UCSF

Proteins are complex macromolecules whose structure informs their function and regulation in difficult to predict ways. Understanding their shape, dynamics, and regulation all pose major challenges in terms of collecting, analyzing, and interpreting data. In my dissertation I describe two contributions to data analysis for determining the structure and dynamics of proteins using novel approaches, as well as experimental work querying the function of an enzyme with a particularly recalcitrant substrate.

In the first chapter of this dissertation, I develop a tool, EMRinger, for the emerging field of high resolution electron microscopy that takes advantage of prior physical information about model geometry to more effectively determine if the model is built correctly into the map. This work adapted the tool Ringer, which had been previously developed in the Alber lab, in order to identify the dihedral angle for side chains with the greatest density, and confirm that the distribution of those peak positions does not violate the constraints of side chain dihedral angles to rotameric positions. This approach allows for orthogonal validation of backbone position in density (using the side chain density as a “lever”), which generally improves with refinement and is among the most sensitive model-in-map validation tools available for high resolution electron microscopy.

In the second chapter, I present progress on applying temperature jumps to folded proteins to quantify kinetics of the intrinsic motions in proteins that impact their function and regulation. Using a pulsed infrared laser, we raise the temperature of a protein solution in nanoseconds, and follow the progression of the structure of the protein using solution x-ray scattering. As the protein changes temperature, the conformational equilibrium of the protein shifts as higher energy states become more accessible. By following this progress over the nanoseconds, microseconds and milliseconds following the heating pulse, we are able to reconstruct the relaxation of the protein into its new comformational equilibrium. With this information, we can gain kinetic information about the conformational landscapes of our sample, and using mutations we correlate the rates we observe with existing structural models of dynamics that have been characterized by x-ray crystallography.

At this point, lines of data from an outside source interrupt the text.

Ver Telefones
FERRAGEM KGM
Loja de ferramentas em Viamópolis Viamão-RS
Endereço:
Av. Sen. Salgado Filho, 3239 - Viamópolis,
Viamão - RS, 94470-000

In the third chapter, I investigate the mechanics of Acidic Mammalian Chitinase, which has the role of breaking down the recalcitrant polysaccharide chitin in the stomach and lungs of mammals. Mutations to acidic mammalian chitinase have previously been identified that lead to either protection against allergic asthma, and previous work has determined that these mutations lead to an increase in the activity of the enzyme. In order to better determine how these mutations affect activity, I developed new methods to assay chitinase activity. I use these methods to characterize the effects of the asthma-associated mutations, as well as investigating the role of the individual domains of acidic mammalian chitinase in degrading crystalline chitin and the differences in behavior of acidic mammalian chitinase and the other chitinase expressed in mammals, chitotriosidase. Additionally, I attempt to engineer hyperactive chitinases, and show that direct evolution based on screening with traditional fluorogenic oligomer substrates does not necessarily lead effectively to enzymes which are hyperactive against complex substrate, emphasizing the need for sensitive and high throughput methods to quantify degradation of crystalline chitin.